Malgré des interrogations persistantes quant aux mécanismes qui président aux variations climatiques à long terme, le climat froid, instable et fortement saisonnier qui caractérise notre époque QUATERNAIRE, constitua l’aboutissement d’un processus de refroidissement progressif commencé il y a environ 50 millions d’années (MA) et dont l’atlas n° 1 a jalonné les principales articulations ! On se contentera ici de quelques précisions : ainsi, il y 34 MA, la ‘‘grande coupure’‘ (extinction de masse survenue à la fin de l'Éocène) coïncida avec l’établissement d’une calotte glaciaire permanente sur l’Est de l’Antarctique, tandis que l’Ouest de ce continent demeurait encore couvert de forêts ; puis, il y a 23 MA, au début du Miocène, la séparation définitive de l’Amérique du Sud et de l’Antarctique mit en place le courant circumpolaire et accentua le refroidissement du pôle Sud. Malgré cette progression régulière vers le froid, le milieu du Miocène fut curieusement caractérisé par un épisode de réchauffement qui s’étendit au sens large entre 17 et 12 MA avant nous (optimum Miocène), période que nos ancêtres HOMINIDÉS mirent à profit pour coloniser tout le Sud de l’Eurasie. Puis un refroidissement marqué se fit de nouveau sentir v. 11,5 MA ; cet épisode s’accompagna d’une reprise de croissance de la calotte glaciaire antarctique qui finit par recouvrir l’ensemble du continent il y a 10 MA, tuant la plupart des formes de vie qui étaient parvenues à s’adapter jusque-là. [cf. atlas n° 1 pour tous ces évènements climatiques]. Globalement, les régions de l’hémisphère Nord se refroidirent plus tardivement que les terres australes. Parallèlement, la modification du régime des précipitations transforma le Sahara en désert il y a 7 MA. Ensuite, la crise messinienne assécha partiellement la mer Méditerranée v. 6 MA. Enfin, il y a 3 millions d’années, une importante surrection du rift africain accentua l’aridification de l’Est de l’Afrique ; dans le même temps, la surrection de l’isthme de Panama rattacha les deux Amériques, évènement géologique qui modifia la circulation des courants océaniques et contribua à l’établissement d’une calotte de glace pérenne sur le Groenland il y a 2,7 à 2,6 MA.

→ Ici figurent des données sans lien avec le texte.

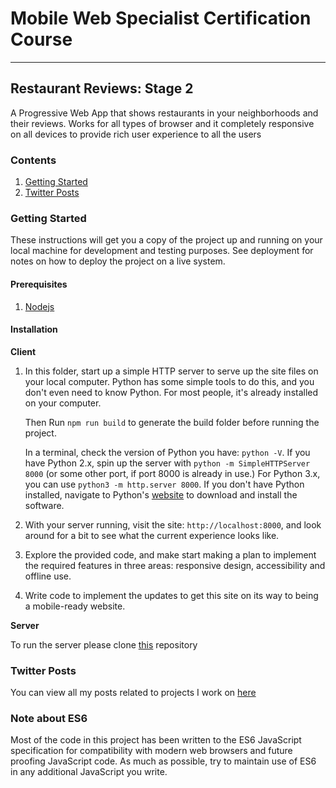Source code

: # Mobile Web Specialist Certification Course
---

## Restaurant Reviews: Stage 2
  A Progressive Web App that shows restaurants in your neighborhoods and their reviews. Works for all types of browser and it completely  responsive on all devices to provide rich user experience to all the users

### Contents
  1. [Getting Started](getting-started)
  2. [Twitter Posts](twitter-posts)
  
### Getting Started

These instructions will get you a copy of the project up and running on your local machine for development and testing purposes. See deployment for notes on how to deploy the project on a live system.

#### Prerequisites

1. [Nodejs](https://nodejs.org/en/download/)

#### Installation

**Client**
1. In this folder, start up a simple HTTP server to serve up the site files on your local computer. Python has some simple tools to do this, and you don't even need to know Python. For most people, it's already installed on your computer. 

   Then Run `npm run build` to generate the build folder before running the project.

   In a terminal, check the version of Python you have: `python -V`. If you have Python 2.x, spin up the server with `python -m SimpleHTTPServer 8000` (or some other port, if port 8000 is already in use.) For Python 3.x, you can use `python3 -m http.server 8000`. If you don't have Python installed, navigate to Python's [website](https://www.python.org/) to download and install the software.

2. With your server running, visit the site: `http://localhost:8000`, and look around for a bit to see what the current experience looks like.
3. Explore the provided code, and make start making a plan to implement the required features in three areas: responsive design, accessibility and offline use.
4. Write code to implement the updates to get this site on its way to being a mobile-ready website.

**Server** 

To run the server please clone [this](https://github.com/twishasaraiya/mws-restaurant-stage-2) repository 

### Twitter Posts

You can view all my posts related to projects I work on [here](https://twitter.com/SaraiyaTwisha)
### Note about ES6

Most of the code in this project has been written to the ES6 JavaScript specification for compatibility with modern web browsers and future proofing JavaScript code. As much as possible, try to maintain use of ES6 in any additional JavaScript you write. 



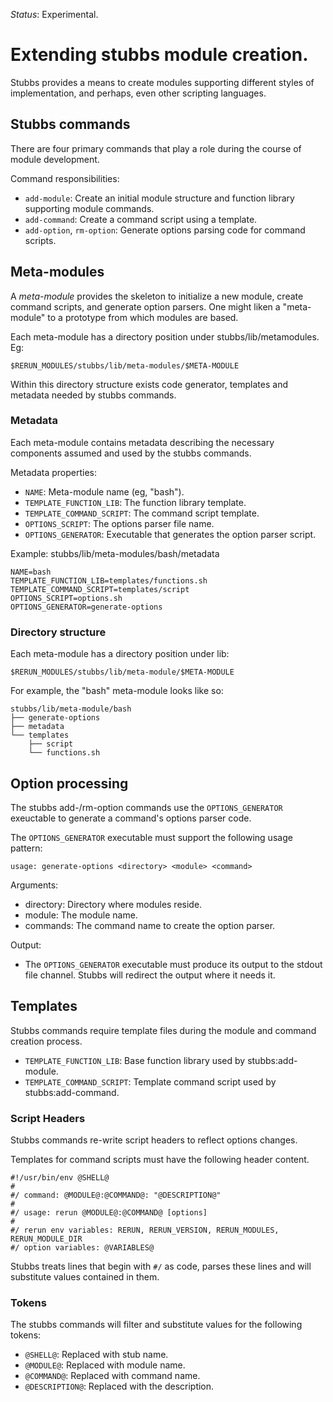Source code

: _Status_: Experimental.

# Extending stubbs module creation.

Stubbs provides a means to
create modules supporting different styles of
implementation, and perhaps, even other scripting languages.

## Stubbs commands

There are four primary commands that play a role during the
course of module development. 

Command responsibilities:
    
* `add-module`: Create an initial module structure and function library supporting module commands.
* `add-command`: Create a command script using a template.
* `add-option`, `rm-option`: Generate options parsing code for command scripts.

## Meta-modules

A _meta-module_ provides the skeleton to
initialize a new module, create command scripts, and generate
option parsers.
One might liken a "meta-module" to a prototype from which
modules are based.

Each meta-module has a directory position under stubbs/lib/metamodules. 
Eg:

    $RERUN_MODULES/stubbs/lib/meta-modules/$META-MODULE

Within this directory structure exists code generator,
templates and metadata needed by stubbs commands.

### Metadata

Each meta-module contains metadata describing
the necessary components assumed and used by the stubbs commands.

Metadata properties:

* `NAME`: Meta-module name (eg, "bash").
* `TEMPLATE_FUNCTION_LIB`: The function library template.
* `TEMPLATE_COMMAND_SCRIPT`: The command script template.
* `OPTIONS_SCRIPT`: The options parser file name.
* `OPTIONS_GENERATOR`: Executable that generates the option parser script.

Example: stubbs/lib/meta-modules/bash/metadata

    NAME=bash
    TEMPLATE_FUNCTION_LIB=templates/functions.sh
    TEMPLATE_COMMAND_SCRIPT=templates/script
    OPTIONS_SCRIPT=options.sh
    OPTIONS_GENERATOR=generate-options

### Directory structure

Each meta-module has a directory position under lib:

    $RERUN_MODULES/stubbs/lib/meta-module/$META-MODULE
    
For example, the "bash" meta-module looks like so:

    stubbs/lib/meta-module/bash
    ├── generate-options
    ├── metadata
    └── templates
        ├── script
        └── functions.sh
       
## Option processing

The stubbs add-/rm-option commands use the
`OPTIONS_GENERATOR` exeuctable to 
generate a command's options parser code.

The `OPTIONS_GENERATOR` executable must support the following
usage pattern:

    usage: generate-options <directory> <module> <command>

Arguments:

* directory: Directory where modules reside.
* module: The module name.
* commands: The command name to create the option parser.

Output:

* The  `OPTIONS_GENERATOR` executable must produce
its output to the stdout file channel. Stubbs will 
redirect the output where it needs it.

## Templates

Stubbs commands require template files during the module
and command creation process.

* `TEMPLATE_FUNCTION_LIB`: Base function library used by stubbs:add-module.
* `TEMPLATE_COMMAND_SCRIPT`: Template command script used by stubbs:add-command.

### Script Headers

Stubbs commands re-write script headers to reflect 
options changes.

Templates for command scripts must have the following
header content.

    #!/usr/bin/env @SHELL@
    #
    #/ command: @MODULE@:@COMMAND@: "@DESCRIPTION@"
    #
    #/ usage: rerun @MODULE@:@COMMAND@ [options]
    #
    #/ rerun env variables: RERUN, RERUN_VERSION, RERUN_MODULES, RERUN_MODULE_DIR
    #/ option variables: @VARIABLES@

Stubbs treats lines that begin with `#/` as
code, parses these lines and will substitute values contained in them.

### Tokens

The stubbs commands will filter and substitute values
for the following tokens:

* `@SHELL@`: Replaced with stub name.
* `@MODULE@`: Replaced with module name.
* `@COMMAND@`: Replaced with command name.
* `@DESCRIPTION@`: Replaced with the description.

C’est ce dernier évènement qui marque le début de l’époque Quaternaire dans laquelle nous vivons toujours aujourd’hui et dont nous soulignons ci-après les principales caractéristiques : climat globalement froid ; fluctuations climatiques de grande amplitude ; et forte saisonnalité ! Pour retracer le climat quaternaire dans son intégralité, on étudie la proportion des isotopes 16 et 18 de l’oxygène contenus dans les couches successives des sédiments marins à partir desquels on définit une alternance de périodes froides et de périodes chaudes dites ‘’Marine Isotopic Stages’’, ou MIS (encore appelés ‘’Oxygene Isotopic Stages’’, ou OIS) ; Les MIS pairs correspondent à des oscillations climatiques froides, pouvant atteindre une intensité glaciaire, mais pas systématiquement ; Inversement, les MIS impairs correspondent à des oscillations climatiques globalement tempérées pouvant aller d’un climat plus frais à un climat plus chaud que celui du MIS 1, dénomination de notre interglaciaire actuel (Holocène). Malheureusement, plus on remonte loin dans le temps, moins il est facile de rattacher une couche sédimentaire précise à un épisode glaciaire étroitement circonscrit, et encore moins de déterminer l’étendue de cette glaciation à l’échelle mondiale. En effet, chaque épisode glaciaire efface en partie les traces de ceux qui l’ont précédé, surtout lorsque l’extension de sa calotte glaciaire continentale dépasse celle des calottes glaciaires plus anciennes. Or, les oscillations climatiques du début du QUATERNAIRE semblent avoir été globalement moins intenses et plus chaotiques que celles que nous subissons depuis l’établissement du ‘’cycle de 100.000 ans’’, il y a environ 900.000 ans ; ce qui rend les glaciations anciennes plus difficiles à repérer.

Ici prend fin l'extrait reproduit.